I have an issue which is kind of grave. I bought an external hard drive case with an Super Top M6116 SATA Bridge controller (USB ID 14cd:6116). The problem is that the kernel driver is not working correctly and corrupts completely the information on the hard drive. First, I thought that the hard drive was bad but it was not. The external drive work correctly in Windows XP with the generic mass storage controller. I investigated further and found a posting on the Arch Linux forum referring to the same issues I have. I also have the same issue on Fedora as well. It seams to affect all upstream Linux Kernels. Link to the forum discussion. https://bbs.archlinux.org/viewtopic.php?id=152011 The issue comes from a patch applied in 2010 to the kernel called unusual_cypress.h The last device added is the one I have and that causes the problem. UNUSUAL_DEV( 0x14cd, 0x6116, 0x0000, 0x9999, "Super Top", "USB 2.0 SATA BRIDGE", USB_SC_CYP_ATACB, USB_PR_DEVICE, NULL, 0), The devide information is following ... $ lsusb -vd 14cd:6116 idVendor 0x14cd Super Top idProduct 0x6116 M6116 SATA Bridge bcdDevice 2.20 People in the forum offered the solution to remove the line which affect the cypress driver for this device. I will try this today. I filed already a bug report in the Red Hat Bugzilla and I thought I should do the same here since since this issue damages the information on the hard drive and makes it impossible to recover the data! So to speak, the backup to the external drive are useless and someone will be screwed. Bug report at Red Hat. https://bugzilla.redhat.com/show_bug.cgi?id=909591
I tried the Fedora fix and tested it. All works now. I can create partitions, format and move files from and to the drive without any data corruption. The solution applied at drivers/usb/storage/unusual_cypress.h -UNUSUAL_DEV( 0x14cd, 0x6116, 0x0000, 0x9999, +UNUSUAL_DEV( 0x14cd, 0x6116, 0x0000, 0x0219, "Super Top", "USB 2.0 SATA BRIDGE", USB_SC_CYP_ATACB, USB_PR_DEVICE, NULL, 0), I hope this will help.
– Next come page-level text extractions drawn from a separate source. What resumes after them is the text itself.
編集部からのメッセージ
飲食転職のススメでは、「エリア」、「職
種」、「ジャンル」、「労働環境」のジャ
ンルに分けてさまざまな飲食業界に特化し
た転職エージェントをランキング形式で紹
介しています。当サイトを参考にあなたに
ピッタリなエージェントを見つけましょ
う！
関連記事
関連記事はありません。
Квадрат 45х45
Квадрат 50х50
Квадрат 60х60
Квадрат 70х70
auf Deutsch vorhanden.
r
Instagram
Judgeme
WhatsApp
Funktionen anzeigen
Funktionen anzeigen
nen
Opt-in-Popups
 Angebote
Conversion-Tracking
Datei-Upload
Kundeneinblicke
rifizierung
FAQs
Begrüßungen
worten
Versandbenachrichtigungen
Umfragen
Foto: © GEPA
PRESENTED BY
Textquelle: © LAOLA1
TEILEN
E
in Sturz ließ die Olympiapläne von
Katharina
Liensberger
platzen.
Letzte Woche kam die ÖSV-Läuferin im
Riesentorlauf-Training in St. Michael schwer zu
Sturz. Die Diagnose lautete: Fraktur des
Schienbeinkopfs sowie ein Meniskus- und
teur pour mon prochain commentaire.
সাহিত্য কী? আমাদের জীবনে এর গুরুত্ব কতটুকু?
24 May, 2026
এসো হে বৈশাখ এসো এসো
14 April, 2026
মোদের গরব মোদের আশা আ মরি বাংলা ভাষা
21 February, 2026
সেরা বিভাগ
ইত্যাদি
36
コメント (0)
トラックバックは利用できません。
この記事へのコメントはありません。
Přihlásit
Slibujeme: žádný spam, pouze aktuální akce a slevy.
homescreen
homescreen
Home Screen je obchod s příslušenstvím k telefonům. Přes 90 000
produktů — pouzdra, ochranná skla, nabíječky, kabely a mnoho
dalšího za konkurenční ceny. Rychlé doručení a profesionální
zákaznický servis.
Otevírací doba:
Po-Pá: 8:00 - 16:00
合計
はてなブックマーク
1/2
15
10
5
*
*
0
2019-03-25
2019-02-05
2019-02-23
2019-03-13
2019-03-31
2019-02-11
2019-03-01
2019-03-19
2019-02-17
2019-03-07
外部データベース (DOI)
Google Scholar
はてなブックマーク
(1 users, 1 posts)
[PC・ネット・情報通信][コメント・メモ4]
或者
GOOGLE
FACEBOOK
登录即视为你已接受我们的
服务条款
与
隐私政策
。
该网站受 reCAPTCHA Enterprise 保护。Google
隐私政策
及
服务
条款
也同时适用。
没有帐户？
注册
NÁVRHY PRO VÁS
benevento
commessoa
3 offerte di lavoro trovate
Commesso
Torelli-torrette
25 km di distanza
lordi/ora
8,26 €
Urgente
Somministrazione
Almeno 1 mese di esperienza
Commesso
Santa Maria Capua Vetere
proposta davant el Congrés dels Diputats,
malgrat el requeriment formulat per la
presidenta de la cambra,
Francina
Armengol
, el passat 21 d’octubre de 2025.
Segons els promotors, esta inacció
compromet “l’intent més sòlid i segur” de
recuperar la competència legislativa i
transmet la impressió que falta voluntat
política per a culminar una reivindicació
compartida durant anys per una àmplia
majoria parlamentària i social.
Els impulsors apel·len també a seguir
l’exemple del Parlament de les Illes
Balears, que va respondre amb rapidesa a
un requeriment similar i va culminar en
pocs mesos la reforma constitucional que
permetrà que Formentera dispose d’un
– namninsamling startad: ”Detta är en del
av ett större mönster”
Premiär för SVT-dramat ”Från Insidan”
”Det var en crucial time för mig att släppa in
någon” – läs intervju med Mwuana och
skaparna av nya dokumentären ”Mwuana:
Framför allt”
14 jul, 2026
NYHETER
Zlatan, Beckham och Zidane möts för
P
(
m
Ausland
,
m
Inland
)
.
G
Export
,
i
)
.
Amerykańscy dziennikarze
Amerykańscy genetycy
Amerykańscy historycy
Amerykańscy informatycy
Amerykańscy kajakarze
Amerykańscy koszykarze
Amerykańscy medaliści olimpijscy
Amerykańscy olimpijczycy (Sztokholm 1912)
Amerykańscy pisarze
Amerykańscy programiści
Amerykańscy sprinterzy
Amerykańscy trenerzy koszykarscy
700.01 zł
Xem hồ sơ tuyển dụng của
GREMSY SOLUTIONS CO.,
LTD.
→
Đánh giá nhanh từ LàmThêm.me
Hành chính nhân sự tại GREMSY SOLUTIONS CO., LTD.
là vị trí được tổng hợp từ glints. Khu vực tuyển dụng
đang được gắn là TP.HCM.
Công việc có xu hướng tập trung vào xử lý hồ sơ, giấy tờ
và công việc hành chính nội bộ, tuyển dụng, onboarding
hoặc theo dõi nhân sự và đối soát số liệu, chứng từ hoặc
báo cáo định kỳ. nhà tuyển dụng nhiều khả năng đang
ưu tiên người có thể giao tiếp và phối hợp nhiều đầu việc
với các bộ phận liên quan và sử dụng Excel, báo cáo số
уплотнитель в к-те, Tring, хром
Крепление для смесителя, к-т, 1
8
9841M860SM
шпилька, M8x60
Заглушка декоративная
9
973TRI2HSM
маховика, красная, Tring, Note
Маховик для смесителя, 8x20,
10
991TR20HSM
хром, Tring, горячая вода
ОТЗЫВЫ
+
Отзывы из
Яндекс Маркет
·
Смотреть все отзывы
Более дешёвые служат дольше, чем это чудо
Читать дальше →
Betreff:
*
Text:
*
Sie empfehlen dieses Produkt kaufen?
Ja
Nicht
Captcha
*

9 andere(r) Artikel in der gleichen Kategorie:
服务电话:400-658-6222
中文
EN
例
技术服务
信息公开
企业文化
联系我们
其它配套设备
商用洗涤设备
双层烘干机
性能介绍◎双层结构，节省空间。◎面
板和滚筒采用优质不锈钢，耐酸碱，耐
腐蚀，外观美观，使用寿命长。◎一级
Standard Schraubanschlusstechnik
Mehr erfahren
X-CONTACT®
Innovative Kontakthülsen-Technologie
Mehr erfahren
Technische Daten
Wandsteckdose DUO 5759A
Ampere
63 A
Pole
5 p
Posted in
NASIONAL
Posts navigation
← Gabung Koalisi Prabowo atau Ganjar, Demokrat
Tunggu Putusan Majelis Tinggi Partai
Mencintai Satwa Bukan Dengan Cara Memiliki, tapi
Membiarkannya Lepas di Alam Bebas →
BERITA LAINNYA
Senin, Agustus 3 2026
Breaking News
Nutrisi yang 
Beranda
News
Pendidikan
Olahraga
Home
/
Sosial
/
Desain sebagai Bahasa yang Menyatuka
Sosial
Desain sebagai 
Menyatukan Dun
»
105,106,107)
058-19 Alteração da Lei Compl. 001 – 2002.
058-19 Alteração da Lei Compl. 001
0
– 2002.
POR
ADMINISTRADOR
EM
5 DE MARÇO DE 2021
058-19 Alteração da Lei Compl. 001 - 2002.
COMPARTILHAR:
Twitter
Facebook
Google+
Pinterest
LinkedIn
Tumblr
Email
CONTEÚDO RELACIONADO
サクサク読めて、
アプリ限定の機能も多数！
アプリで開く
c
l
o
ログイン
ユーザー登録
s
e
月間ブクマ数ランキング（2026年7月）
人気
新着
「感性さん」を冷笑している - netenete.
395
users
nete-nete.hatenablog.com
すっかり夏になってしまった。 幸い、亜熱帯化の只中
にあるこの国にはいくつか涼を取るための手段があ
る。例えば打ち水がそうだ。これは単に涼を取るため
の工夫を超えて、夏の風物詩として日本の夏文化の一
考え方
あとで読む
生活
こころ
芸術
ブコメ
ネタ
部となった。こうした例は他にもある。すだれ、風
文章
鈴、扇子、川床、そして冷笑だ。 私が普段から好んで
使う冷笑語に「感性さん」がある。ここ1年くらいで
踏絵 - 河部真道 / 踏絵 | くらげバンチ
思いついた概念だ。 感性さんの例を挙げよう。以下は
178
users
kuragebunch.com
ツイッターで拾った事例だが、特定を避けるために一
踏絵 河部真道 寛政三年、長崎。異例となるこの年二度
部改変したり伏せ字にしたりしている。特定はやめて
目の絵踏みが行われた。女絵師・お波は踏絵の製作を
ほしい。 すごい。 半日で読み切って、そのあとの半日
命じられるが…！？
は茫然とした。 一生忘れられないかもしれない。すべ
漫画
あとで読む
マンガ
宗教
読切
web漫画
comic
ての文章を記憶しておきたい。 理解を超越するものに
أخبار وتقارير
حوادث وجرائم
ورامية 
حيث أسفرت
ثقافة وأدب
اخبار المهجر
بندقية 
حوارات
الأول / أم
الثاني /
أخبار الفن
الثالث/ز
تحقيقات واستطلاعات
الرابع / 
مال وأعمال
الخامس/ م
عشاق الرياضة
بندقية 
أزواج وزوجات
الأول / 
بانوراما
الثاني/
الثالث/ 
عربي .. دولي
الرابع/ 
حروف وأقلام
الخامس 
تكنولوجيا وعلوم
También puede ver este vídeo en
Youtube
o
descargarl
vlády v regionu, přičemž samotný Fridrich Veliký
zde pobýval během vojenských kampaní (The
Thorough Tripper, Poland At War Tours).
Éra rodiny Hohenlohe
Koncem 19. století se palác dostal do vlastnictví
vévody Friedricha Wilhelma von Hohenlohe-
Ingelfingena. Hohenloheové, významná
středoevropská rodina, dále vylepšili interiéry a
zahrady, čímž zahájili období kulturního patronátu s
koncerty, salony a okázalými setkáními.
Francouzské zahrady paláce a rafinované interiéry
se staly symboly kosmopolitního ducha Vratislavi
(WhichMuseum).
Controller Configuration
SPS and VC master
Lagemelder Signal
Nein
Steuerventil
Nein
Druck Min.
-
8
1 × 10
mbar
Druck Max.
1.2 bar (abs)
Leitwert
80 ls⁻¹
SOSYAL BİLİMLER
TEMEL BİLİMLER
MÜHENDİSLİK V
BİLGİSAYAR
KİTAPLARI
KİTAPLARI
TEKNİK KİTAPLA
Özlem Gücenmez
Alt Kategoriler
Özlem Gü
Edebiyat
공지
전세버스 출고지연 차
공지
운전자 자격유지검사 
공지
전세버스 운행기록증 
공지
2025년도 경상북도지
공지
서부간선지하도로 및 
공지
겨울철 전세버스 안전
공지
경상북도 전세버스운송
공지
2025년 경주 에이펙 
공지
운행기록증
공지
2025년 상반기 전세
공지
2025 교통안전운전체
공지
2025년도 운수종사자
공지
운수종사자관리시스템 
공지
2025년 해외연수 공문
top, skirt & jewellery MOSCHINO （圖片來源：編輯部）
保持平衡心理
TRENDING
This bug has been fix in Fedora with the last update I made. The Gentoo Kernel 3.7.9 still has this bug. What can be done to speed things up? This bug corrupts the partition table and file system. I think it is grave problem.
This issue is misassigned and not a security issue.
If you backups getting wiped out, than that is a security issue. What would be the proper assigned for this issue?
(In reply to comment #4) > If you backups getting wiped out, than that is a security issue. What would > be the proper assigned for this issue? No, that's a data integrity issue. It's like the difference between safety and security.
Thanks Jeroen, I understand the separation you like to express. How would be the proper way of reporting this data safety issue? As far as I can tell it is a kernel issue and a simply one to resolve.
I'll look into this patch with future releases / revision bumps. The best place to report this would be at LKML or the Kernel Bugzilla, that way it gets merged upstream (if an acceptable patch) such that everyone can benefit.
Has this ever been reported upstream at the Linux Kernel?
This patch has been in the upstream mainline kernel since v3.9-rc1. If you don't see this patch on earlier (not EOL'd) kernels and need to have it backported, please comment back here.